Article 6 – Entrée en vigueur et durée de l’accord
Le présent accord entrera en vigueur le 1er juin 2024, date du début de la période transitoire, pour une durée indéterminée.
Article 7 - Révision
Le présent accord peut être révisé, à tout moment pendant la période d’application, par accord collectif conclu sous la forme d’un avenant. Les organisations syndicales de salariés habilitées à engager la procédure de révision sont déterminées conformément aux dispositions de l’article L. 2261-7-1 du Code du travail. La demande d’engagement de la procédure de révision est formulée par lettre recommandée avec accusé de réception ou remise en main propre contre décharge à l’employeur et à chaque organisation habilitée à négocier l’avenant de révision. A la demande de révision sont jointes les modifications que son auteur souhaite apporter au présent accord. L’invitation à négocier l’avenant de révision est adressée par l’employeur aux organisations syndicales représentatives dans le mois courant à compter de la notification la plus tardive des demandes d’engagement de la procédure de révision. Les conditions de validité de l’avenant de révision obéissent aux conditions posées par l’article L. 2232-12 du Code du travail.
Article 8 - Dénonciation
Le présent accord peut être dénoncé, à tout moment, par les parties signataires en respectant un délai de préavis de 3 mois. La dénonciation se fait dans les conditions prévues par les articles L. 2261-9 et suivants du Code du travail.

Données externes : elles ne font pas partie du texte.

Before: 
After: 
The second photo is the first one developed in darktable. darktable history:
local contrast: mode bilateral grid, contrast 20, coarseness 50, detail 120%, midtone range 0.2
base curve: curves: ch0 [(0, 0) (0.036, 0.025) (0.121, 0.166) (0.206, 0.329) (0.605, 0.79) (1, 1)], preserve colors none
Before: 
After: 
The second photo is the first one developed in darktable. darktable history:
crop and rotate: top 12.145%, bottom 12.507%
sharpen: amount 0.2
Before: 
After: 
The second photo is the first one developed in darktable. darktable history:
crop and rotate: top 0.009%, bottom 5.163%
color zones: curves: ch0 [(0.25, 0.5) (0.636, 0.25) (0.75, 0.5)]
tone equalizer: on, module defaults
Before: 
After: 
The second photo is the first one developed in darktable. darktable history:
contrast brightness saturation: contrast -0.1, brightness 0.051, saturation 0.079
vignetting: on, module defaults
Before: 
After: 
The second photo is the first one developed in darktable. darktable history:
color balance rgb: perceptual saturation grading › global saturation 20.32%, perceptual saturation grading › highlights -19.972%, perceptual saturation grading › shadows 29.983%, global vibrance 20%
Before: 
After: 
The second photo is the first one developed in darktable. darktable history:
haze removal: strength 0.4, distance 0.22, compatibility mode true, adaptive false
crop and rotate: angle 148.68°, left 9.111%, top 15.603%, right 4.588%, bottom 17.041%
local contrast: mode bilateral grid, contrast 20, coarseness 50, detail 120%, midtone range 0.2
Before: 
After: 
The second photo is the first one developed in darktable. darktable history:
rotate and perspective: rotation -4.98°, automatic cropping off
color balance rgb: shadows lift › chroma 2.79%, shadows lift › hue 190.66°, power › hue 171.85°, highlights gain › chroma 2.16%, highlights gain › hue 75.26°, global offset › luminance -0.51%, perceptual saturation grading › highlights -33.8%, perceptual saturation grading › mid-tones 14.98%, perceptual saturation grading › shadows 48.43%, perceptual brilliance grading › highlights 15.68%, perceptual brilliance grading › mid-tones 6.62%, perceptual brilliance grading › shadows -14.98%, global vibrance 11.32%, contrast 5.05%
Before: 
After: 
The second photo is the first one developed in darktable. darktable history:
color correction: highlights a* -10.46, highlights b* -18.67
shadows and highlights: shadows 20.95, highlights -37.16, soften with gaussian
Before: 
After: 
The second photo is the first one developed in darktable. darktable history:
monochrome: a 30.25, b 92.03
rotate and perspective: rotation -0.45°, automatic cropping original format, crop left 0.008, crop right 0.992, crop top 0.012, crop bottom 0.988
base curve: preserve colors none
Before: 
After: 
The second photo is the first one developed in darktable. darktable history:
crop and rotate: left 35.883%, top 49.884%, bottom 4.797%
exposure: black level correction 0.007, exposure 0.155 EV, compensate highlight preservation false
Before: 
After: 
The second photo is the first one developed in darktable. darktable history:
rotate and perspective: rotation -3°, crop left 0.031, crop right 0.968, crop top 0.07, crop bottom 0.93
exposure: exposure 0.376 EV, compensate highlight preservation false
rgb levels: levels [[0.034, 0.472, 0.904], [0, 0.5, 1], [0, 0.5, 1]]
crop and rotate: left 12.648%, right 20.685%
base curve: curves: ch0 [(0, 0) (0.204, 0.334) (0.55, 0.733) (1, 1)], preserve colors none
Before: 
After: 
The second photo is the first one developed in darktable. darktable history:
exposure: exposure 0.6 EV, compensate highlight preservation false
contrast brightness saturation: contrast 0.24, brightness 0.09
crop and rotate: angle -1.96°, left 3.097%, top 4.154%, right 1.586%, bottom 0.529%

Article 9 – Formalités de dépôt et publicité de l’accord
Conformément à l’article L. 2231-5 du Code du travail, le présent accord est notifié à chacune des organisations représentatives. Le présent accord, sera déposé à la diligence de la société sur la plateforme de téléprocédure du ministère du travail. Un exemplaire sera également déposé au secrétariat greffe du Conseil des Prud’hommes d’Amiens. Le présent accord sera adressé pour information à la Commission paritaire de branche. Un exemplaire de l’accord sera affiché dans la société.